À l’instar des États-Unis, les marchés obligataires européens ont enregistré des rendements négatifs en mars. Les taux d’intérêt ont également augmenté, les marchés anticipant des hausses de taux en Europe et l’absence de baisse des taux aux États-Unis en 2026. Cette réévaluation s’explique par les craintes d’une hausse de l’inflation liée à l’augmentation des prix de l’énergie, et a été alimentée par des déclarations plus bellicistes des banques centrales, notamment en Europe. Toutefois, malgré l’impact potentiel de la hausse des prix de l’énergie et de la fermeture du détroit d’Ormuz, l’évolution des spreads est restée relativement modérée. Compte tenu de la volatilité observée tout au long du mois, les marchés primaires ont été plus calmes que prévu, en particulier sur le segment du haut rendement. Le crédit a globalement enregistré des sorties de capitaux, les investisseurs réagissant à la détérioration du sentiment, même si le crédit à court terme est resté recherché, les rendements à court terme ayant connu certaines des hausses les plus importantes.

EM

La dette des marchés émergents (ME) a enregistré des rendements négatifs en mars. Si les écarts de taux sur le marché du crédit aux entreprises se sont creusés, ces fluctuations sont restées relativement modérées par rapport aux épisodes précédents de tensions liées à des événements ponctuels. Les pays importateurs d’énergie ont été parmi les plus durement touchés, confrontés à une forte hausse des coûts d’importation alors que bon nombre d’entre eux venaient tout juste d’atteindre une certaine stabilité macroéconomique après plusieurs années de réformes et d’assainissement de leurs bilans.
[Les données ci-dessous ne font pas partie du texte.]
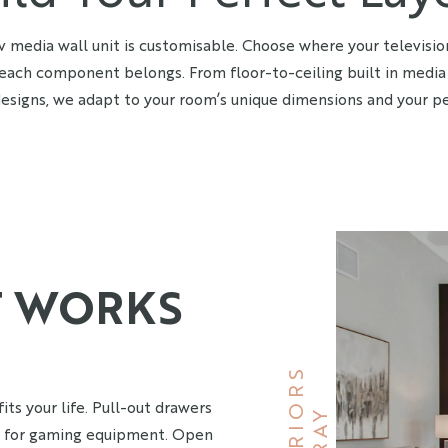
v media wall unit is customisable. Choose where your televisio
each component belongs. From floor-to-ceiling built in media 
esigns, we adapt to your room’s unique dimensions and your pe
T WORKS
S
its your life. Pull-out drawers
B
R
A
Y
I
N
T
E
R
I
O
R
s for gaming equipment. Open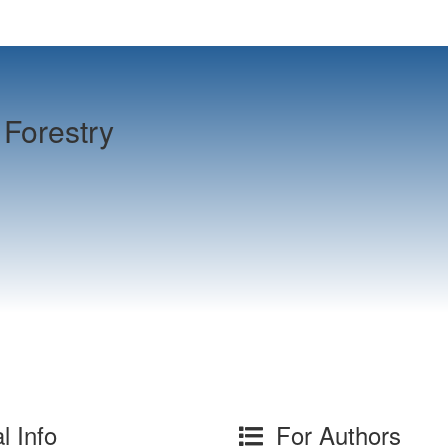
Forestry
l Info
For Authors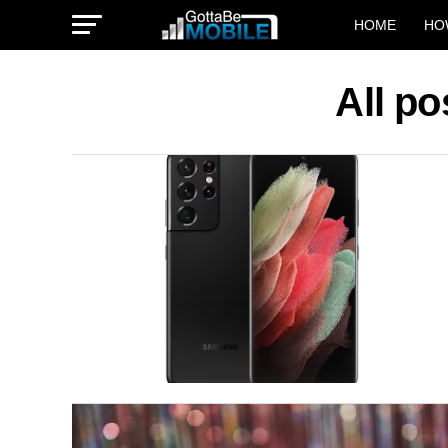
HOME
HO
All po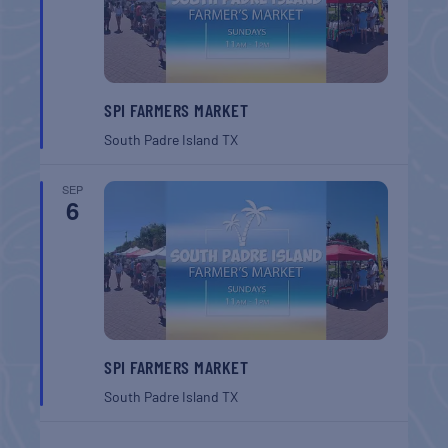
SPI FARMERS MARKET
South Padre Island
TX
SEP
6
SPI FARMERS MARKET
South Padre Island
TX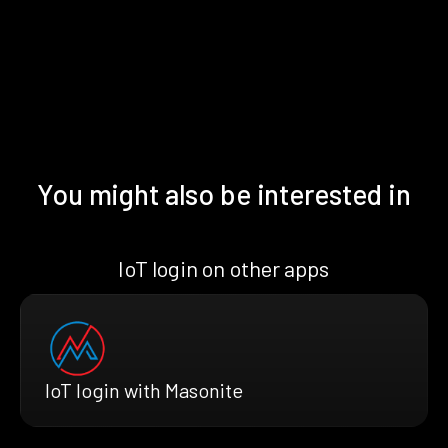
You might also be interested in
IoT login on other apps
IoT login with Masonite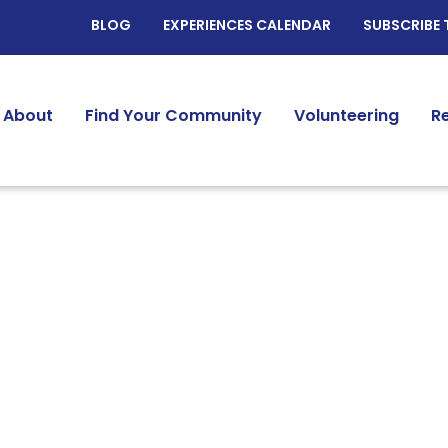
BLOG
EXPERIENCES CALENDAR
SUBSCRIBE 
About
Find Your Community
Volunteering
R
Identity:
Widow/Widowers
Les économies asiatiques ont été particulièrement exposées en raison de leur dépendance structurelle vis-à-vis des flux énergétiques du Golfe, les perturbations sur les principaux couloirs maritimes venant s’ajouter aux inquiétudes liées à l’approvisionnement et aux pressions sur les devises. Le raffermissement du dollar américain a aggravé les difficultés de nombreuses banques centrales des marchés émergents, limitant leur marge de manœuvre pour assouplir leur politique monétaire en réponse au ralentissement de la croissance. L’activité d’émission a fortement ralenti, les marchés primaires ayant été pratiquement fermés pendant une grande partie du mois, les émetteurs étant peu enclins à tester l’appétit des investisseurs dans un contexte d’incertitude. Les crédits en Europe de l’Est et en Amérique latine ont relativement mieux résisté, bénéficiant d’une plus grande distance par rapport au choc immédiat.

Outlook

Il semble que le conflit en Iran soit considéré comme un choc géopolitique inflationniste globalement maîtrisé, plutôt que comme le début d’un ralentissement économique plus général. Implicitement, les marchés semblent anticiper un scénario dans lequel le conflit serait résolu dans un délai limité. À notre avis, le conflit devrait s’apaiser, et le marché s’est montré trop optimiste quant aux anticipations de politique monétaire des banques centrales. Dans le même temps, nous continuons à suivre de près l’évolution de la liquidité du crédit privé, en notant que, bien que ce dernier fasse toujours l’objet d’une surveillance étroite, nous ne considérons pas cette classe d’actifs comme présentant un risque systémique. Concernant le thème général de la disruption liée à l’IA, nous continuons à considérer le développement de l’IA comme un moteur de croissance important — en particulier aux États-Unis —, ce qui renforce notre confiance globale dans une croissance résiliente, malgré les vents contraires liés à la hausse des prix de l’énergie.